誓いのキスを何度でも
会うこともないと思っていた。
4月大安吉日。都内某ホテル。


「ご結婚おめでとうございます。」と私が笑顔を見せると、

「ありがとう。果歩ちゃん。
やっと、お嫁に行けました。」と微笑む笑顔があいかわらず、美しい。

新人ナースの頃、教育係だった5歳年上のミヤコさんが
この度、転勤してきたバツイチ35歳の小児科医とめでたく結婚したのだ。

昔のことはあまり思い出したくなくても、お世話になった先輩の結婚には是非、お祝いに駆けつけたいと、
賑やかなカジュアルな2次会に出席させてもらったのだ。

私が今住んでいる地方都市から2時間以上かけて電車を乗り継いでやって来た。

やっぱり、私に都会は似合わなかったんだな。
憧れているだけで良かったのかもしれない。

あの病院で、初めて働き、恋をして、傷ついた。
好きなだけでは一緒にいることはできない。
と思い知った恋だった。

でも、あの苦しく愛しい日々を忘れはしない。

真剣に愛して、宝物のような誠太郎を授かった。

後悔はしていない。

看護師免許を取って最初に勤めた病院は
誠太郎を妊娠して1年3ヶ月で辞めてしまったので、
迷惑ばかりかけて、ちっとも役にたたなかったと、合わせる顔がない。
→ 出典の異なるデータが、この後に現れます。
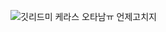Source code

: ![깃리드미](https://user-images.githubusercontent.com/119795609/213849175-e91d08b8-384a-4391-a62d-28bdb3258c33.jpg)
케라스 오타남ㅠ 언제고치지
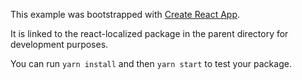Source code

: This example was bootstrapped with [Create React App](https://github.com/facebook/create-react-app).

It is linked to the react-localized package in the parent directory for development purposes.

You can run `yarn install` and then `yarn start` to test your package.
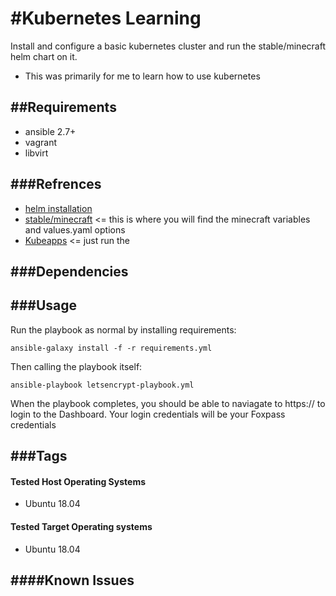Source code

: #Kubernetes Learning
=========

Install and configure a basic kubernetes cluster and run the stable/minecraft helm chart on it.

- This was primarily for me to learn how to use kubernetes

##Requirements
------------

 - ansible 2.7+
 - vagrant
 - libvirt

###Refrences
--------------
- [helm installation](https://helm.sh/docs/intro/install/)
- [stable/minecraft](https://hub.kubeapps.com/charts/stable/minecraft) <= this is where you will find the minecraft variables and values.yaml options
- [Kubeapps](https://github.com/kubeapps/kubeapps/blob/master/docs/user/getting-started.md) <= just run the

###Dependencies
------------


###Usage
-----

Run the playbook as normal by installing requirements:

`ansible-galaxy install -f -r requirements.yml`  

Then calling the playbook itself:

`ansible-playbook letsencrypt-playbook.yml`  

When the playbook completes, you should be able to naviagate to https://<FQDN of server> to login to the Dashboard. Your login credentials will be your Foxpass credentials

###Tags
----



#### Tested Host Operating Systems

- Ubuntu 18.04

#### Tested Target Operating systems

- Ubuntu 18.04

####Known Issues
--------------
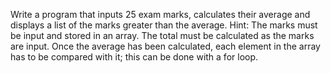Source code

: Write a program that inputs 25 exam marks, calculates their average and displays a list of the marks
greater than the average.
Hint: The marks must be input and stored in an array. The total must be calculated as the marks are input.
Once the average has been calculated, each element in the array has to be compared with it; this can be
done with a for loop.
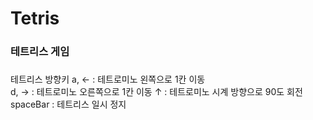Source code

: # Tetris

### 테트리스 게임

#####
테트리스 방향키
a, ← : 테트로미노 왼쪽으로 1칸 이동\
d, → : 테트로미노 오른쪽으로 1칸 이동
↑ : 테트로미노 시계 방향으로 90도 회전
spaceBar : 테트리스 일시 정지 
#####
とも思っていたけど…
私がまた、看護師として仕事をしていると知っているミヤコさんは、教えた甲斐があったと、笑ってくれる。
あれから7年も経っているから、私を知る同僚や先輩はもうほとんどいないようで、少し安心して飲み物を口に運ぶ。

でも、親子共々お世話になったミヤコさんにどうしても直接おめでとうが言いたかったのだ。